Friday, October 8, 2010

On MMA and the legitimacy of pre-existing martial arts

MMA is a revolution. In the past decade or so, fighting has become huge again- not just the peacock displays of professional wrestling or the respectable art of boxing. No, with MMA, we have once again embraced the spirit of the warrior.

It's interesting, then, to see the discrepancy of respect for older martial arts between MMA practitioners and the fans. This isn't solely the fault of the new wave, and in fact has increased awareness. The ignorant are all the more so, however.

First off, my take on MMA is roundedness. It's about being capable of handling any situation in a fight. Striking, grappling, groundwork, what have you. I respect that, I really do. But many martial arts, especially the most traditional, are focused on specificity. Wrestling. Boxing. Karate. Judo. Fencing. Assuming the traditional art makes the rules and keeps the fight to the appropriate specialty, it should be able to beat MMA. That's not the way it goes, though, and a competent MMA fighter will go for any weaknesses.

Does this mean that boxing is shit, that wrestling is nonpenetrative man love? Of course not. Our culture values boxers and wrestlers, as well they should- both styles are brutally effective in their given field. For some reason, this reverence hasn't translated as well to Eastern martial arts in the eyes of a nonfighter.

There are a couple reasons behind this. Eastern martial arts tend to contain more philosophy than a lot of people are comfortable with. Whether you believe it or not is up to you, but it's still taught with the techniques. Many of the underlying themes are parallel in Western martial arts, though often more elaborated.

More importantly, though, I blame the 70's. There was an influx of martial arts being taught, especially around California and the West Coast of the USA. Men and women who were already well-versed in their styles were impressive enough to draw customers, and it became quite profitable.

In China, Japan, Korea, wherever, the dojos were rather strictly self-regulated. A new one opens up, the local adepts come to test the newcomer, and the newcomer needs to prove themselves capable of teaching. This doesn't exactly work in Western culture- we know it as "breaking and entering with assault", rather than "dojo challenging". Groups like the WKF (World Karate Federation) and the ITF (International Taekwondo Federation) eventually gained control and stopped many corrupted schools, but the damage was done. In the public's eye, Asian martial arts were ineffective. In truth, most displays of taekwondo or karate are done by intermediate practitioners at best.

Today it is far too easy to become a black belt. Why put in a decade or more of training and practice when you can order a belt off eBay or a supply store and watch a few videos on YouTube? Then you can start luring in those who don't know any better and sell them belts and teach them useless lessons. This is not applicable to all schools- hopefully only a quarter or so operate like this, at most. But what kind of school is the most likely to go out and do mass demonstrations or performances?

To people who know what they're doing, however, the traditions can be powerful.
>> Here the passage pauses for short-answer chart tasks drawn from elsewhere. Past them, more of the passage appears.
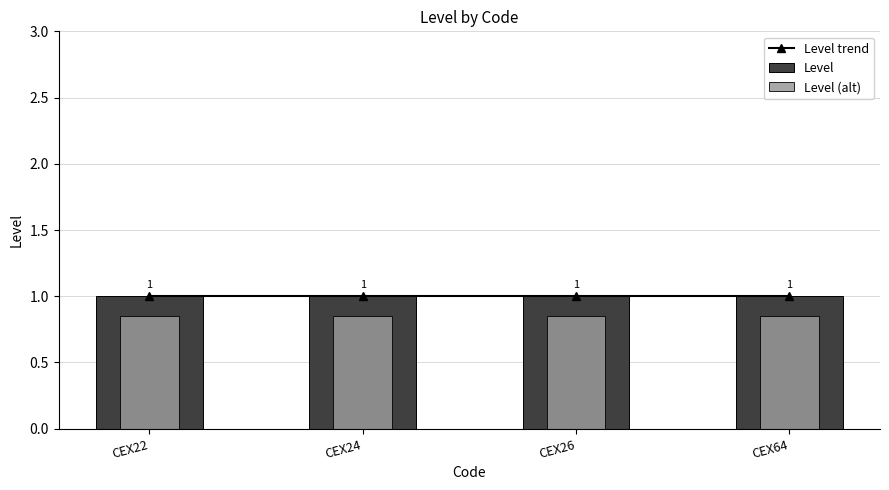

Which category has the highest value in the Level (alt) series?

CEX22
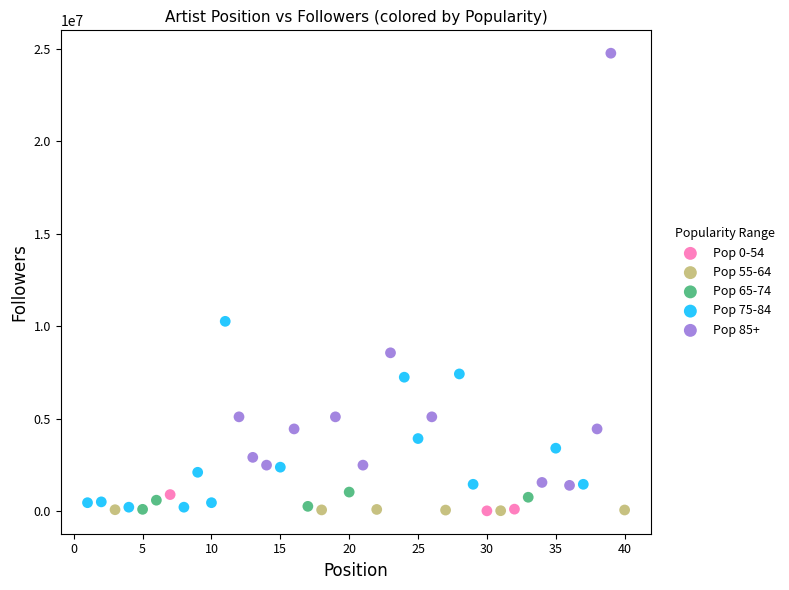

Which series has the widest spread of Y values?

Pop 85+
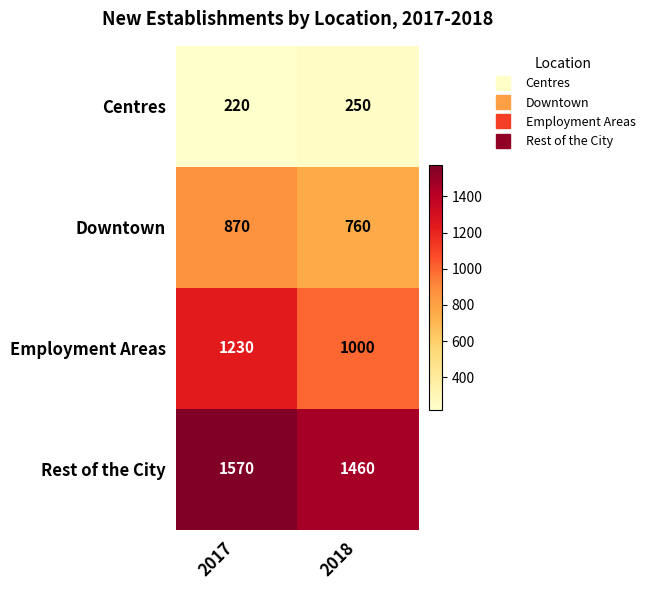

What is the total value across all series at 2018?

3470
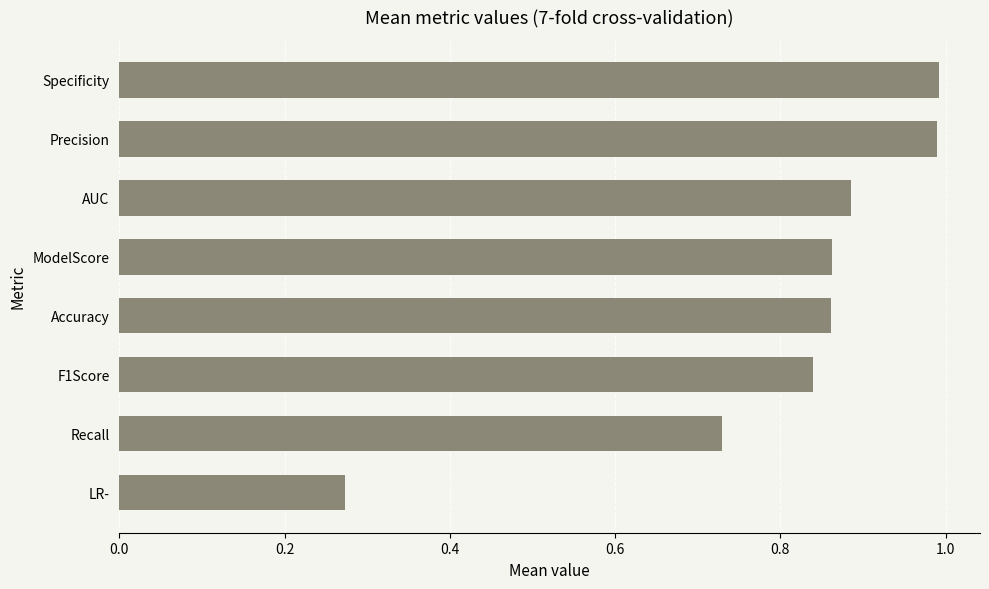

Count the number of data series in this chart.

1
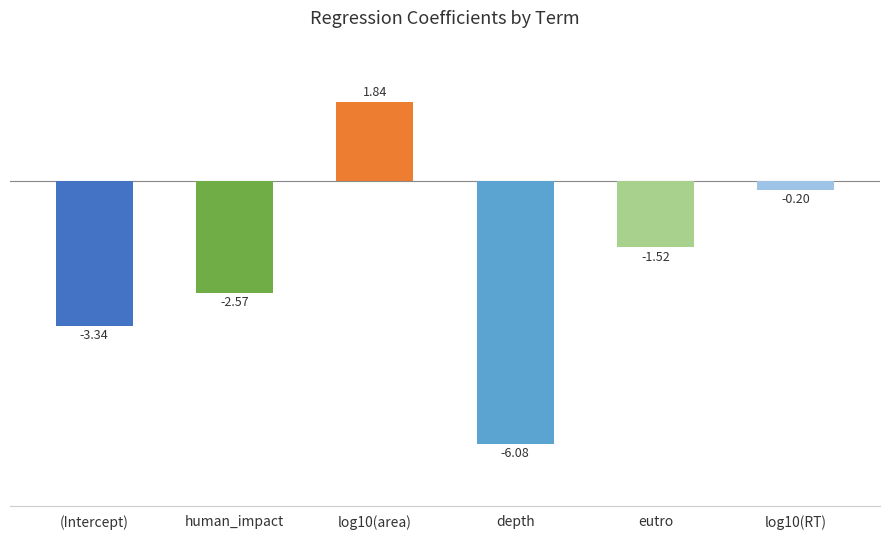

Does the chart contain any negative values?

Yes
Muay Thai is common in MMA. Karate and Taekwondo aren't unheard of, though rarely are they unaccompanied by some style that covers groundwork. The techniques taught work. You learn that, though, from utilizing them properly, and many fans don't have the fitness or skill required to pull it off.

Now, I might be a little biased. I'm pretty tired of telling people that I've practiced karate for a couple years now, and having them respond with random flailing and "hiii-yah!" Even worse is when some out of shape moron with a TapOut shirt tells me to stop skipping around like a fag. I spar with friends who do MMA, with friends who do BJJ, with friends that just do whatever. I win some, normally when I can keep them in kicking range but out of takedown range. I lose some, especially when people shoot past my guard and get in close.

The moral, I suppose, is that one singular martial art probably won't be perfect. It'll work for most self-defense situations if you can twist them to your advantage, but professionally you need a better foundation. Pick up a second one to cover your flaws, meld them together... Which is really what MMA is.

For alternate workout options:
19 Different Pull Ups


  1. In a real self-defense situation MMA (or any martial art) is really not as important as just knowing how to disable your opponent by any means.

  2. i would be broken attempting to train as an mma student :[

  3. Good post. I've been considering joining a local BJJ school as I finally have the income to support a hobby like this.. I'm thinking I'm gonna get into better shape first though cause right now I doubt I could keep up with the kind of endurance training BJJ offers. It honestly doesn't look it when you watch them fight on TV but that shit is an incredibly exhausting workout.